One of my first BI projects was for the Butler County Engineers Office (BCEO). It was classic case of taking common sense to a new level with technology. Among other things, county engineers in Ohio determine how to apply the state highway funds to improve the state and county roads within their local jurisdiction. The idea was to plot the location of each auto accident and use BI technology to determine which road sections and intersections were the most dangerous. Once we identified the dangerous segments, further analysis would show the improvements that would make them safer.
When the project began, copies of the accident reports required for analysis were not available on line but only on paper. We built a Windows application get the key accident data into a database, and then we could tackle the real challenges of extracting the BI necessary to make decisions.
The first challenge was to resolve the different ways that the accident locations were reported; the reports recorded the accident locations as the distance to the nearest address or intersection. The data had to be converted to the distance in feet from the beginning of the road to match the way the state identified highway locations. This was a continuing challenge until GPS technology enabled the absolute positioning of the accident and road locations.
The first approach to analysis was to count the accidents within a certain range of an intersection, or within a certain range on a highway. Some of the road sections with multiple accidents turned out to be among the best safety engineered highways and intersections in the county. Data doesn’t lie, but it might be misinterpreted. The high accident sections that were well engineered also turned out to have the highest traffic volume.
A new dimension needed to be considered, traffic volume, and with it came another complication. An intersection with thousands of cars passing through it has several accidents a year. Does that fact make it dangerous? Should we expect an even higher accident rate?
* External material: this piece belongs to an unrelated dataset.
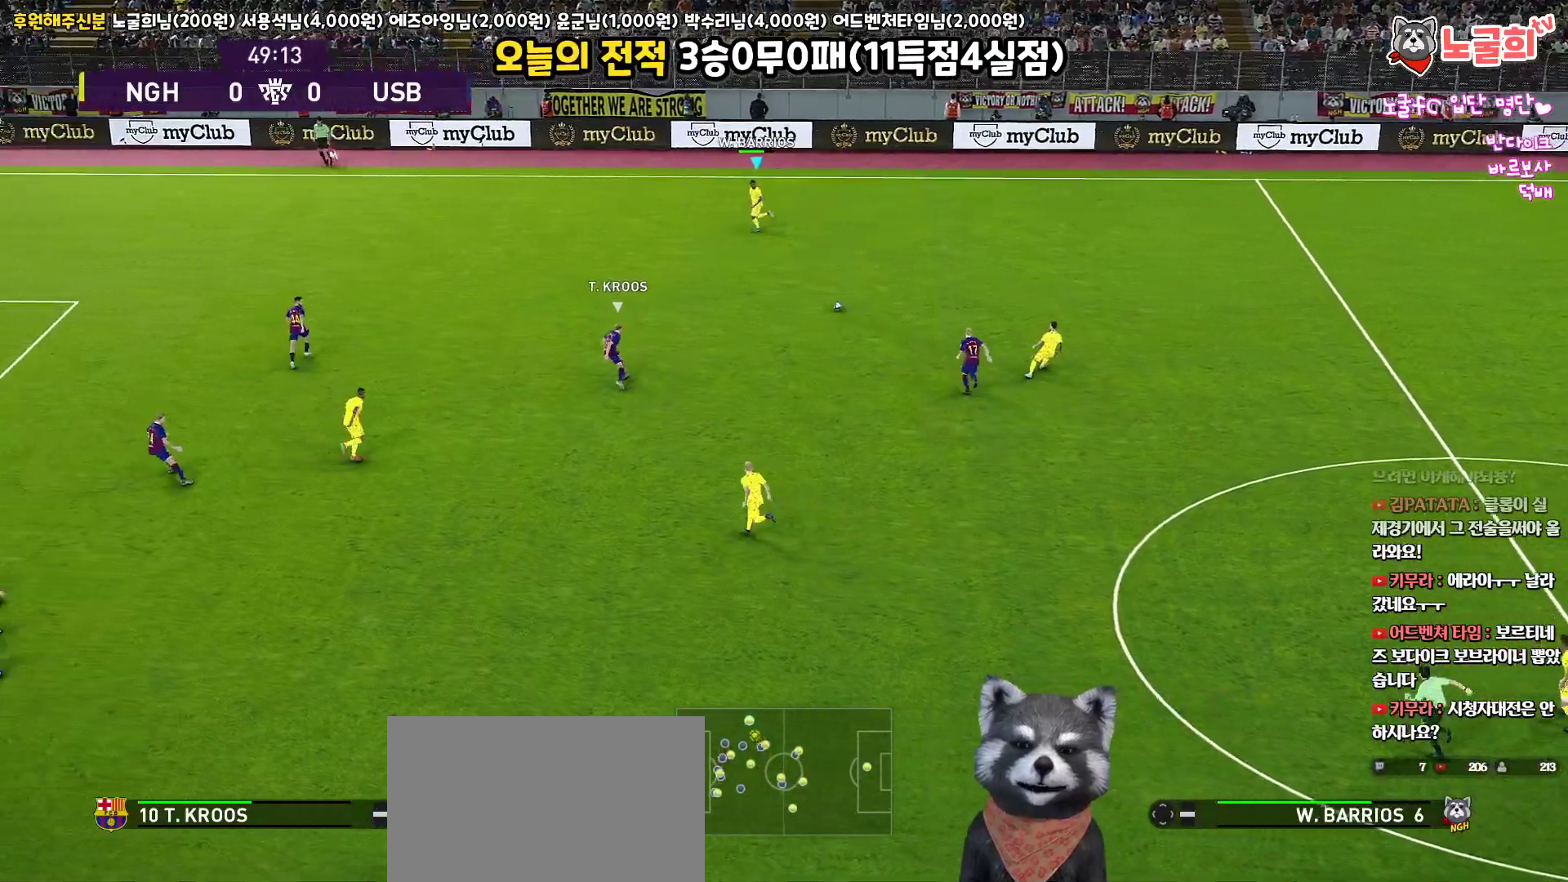
{"buttons": [], "left_stick": "left", "right_stick": "center", "events": [[333, "left_stick", "down-left"], [483, "left_stick", "left"]]}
Probabilities based on very small samples are its own area of study. The Engineers went to nearby Miami University to consult with one of the professors who came up with the science to enable us to compare the number of accidents on high traffic urban sections with road sections in remote rural areas and determine which sections were the actually the most dangerous and required additional analysis.
The BI application identified one dangerous side road intersecting a highway with some interesting facts. The vast majority of accidents occurred during the day, with very few after dark. This brings us back to the importance of common sense. When the engineers went out to physically inspect the situation they could see that a rise in the road would hide the stop sign until it was too late to stop. The driver could avoid a crash with the high speed cross traffic if they knew the area and had begun to slow down before reaching the rise. But that did not explain the lack of accidents at night. One of the engineers returned that evening and as he approached the still hidden stop sign, he could see the headlights of the through traffic glowing behind the rise. He slowed down and stopped while the cross traffic cleared. Mystery solved.
BCEO began this BI project in the 1980s which would make it one of the early BI efforts. My role several years ago was to migrate the app from a legacy DBMS to a MS SQL Server application with a web based user interface. From its beginning this accident analysis software has had all of the elements of today’s BI applications. Identify the information that is needed to make a decision, assemble the data required to support the analysis, apply the analytics to the data, and finally report the results. Greg Wilkins, the current Butler County Engineer continues to use this BI application to guide the decisions on how millions of dollars in road improvements will be spent to keep Butler County roads as safe as possible.